Merge pull request #40 from powersync-ja/fix-duplicate-id-performance

rkistner · web-flow · commit a59beae64a21 · 2024-10-15T17:09:37.000+02:00
Fix performance issue with many duplicate ids
diff --git a/crates/core/src/sync_local.rs b/crates/core/src/sync_local.rs
@@ -55,21 +55,17 @@ pub fn sync_local(db: *mut sqlite::sqlite3, _data: &str) -> Result<i64, SQLiteEr
 
     // Query for updated objects
 
-    // QUERY PLAN
-    // |--SCAN buckets
-    // |--SEARCH b USING INDEX ps_oplog_by_opid (bucket=? AND op_id>?)
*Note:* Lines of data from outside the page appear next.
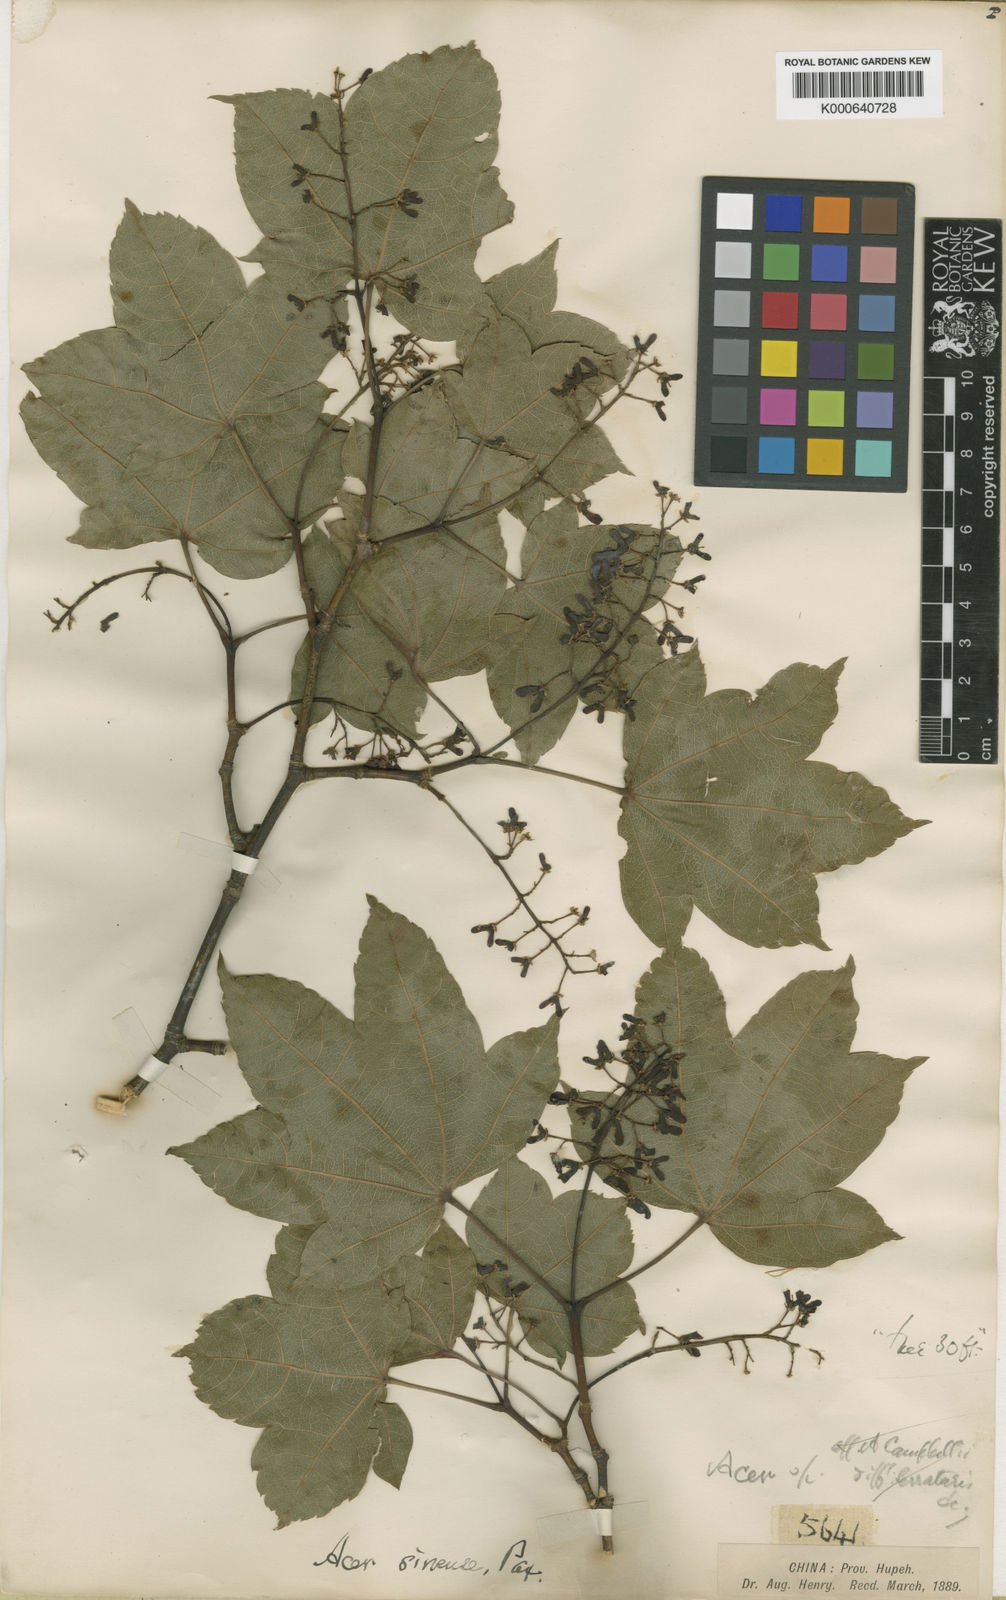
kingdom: Plantae
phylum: Tracheophyta
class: Magnoliopsida
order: Sapindales
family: Sapindaceae
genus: Acer
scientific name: Acer sinense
-    // |--SEARCH r USING INDEX ps_oplog_by_row (row_type=? AND row_id=?)
-    // `--USE TEMP B-TREE FOR GROUP BY
     // language=SQLite
     let statement = db
         .prepare_v2(
             "\
 -- 1. Filter oplog by the ops added but not applied yet (oplog b).
+--    SELECT DISTINCT / UNION is important for cases with many duplicate ids.
 WITH updated_rows AS (
-  SELECT b.row_type, b.row_id FROM ps_buckets AS buckets
+  SELECT DISTINCT b.row_type, b.row_id FROM ps_buckets AS buckets
     CROSS JOIN ps_oplog AS b ON b.bucket = buckets.id
   AND (b.op_id > buckets.last_applied_op)
-  UNION ALL SELECT row_type, row_id FROM ps_updated_rows
+  UNION SELECT row_type, row_id FROM ps_updated_rows
 )
 
 -- 3. Group the objects from different buckets together into a single one (ops).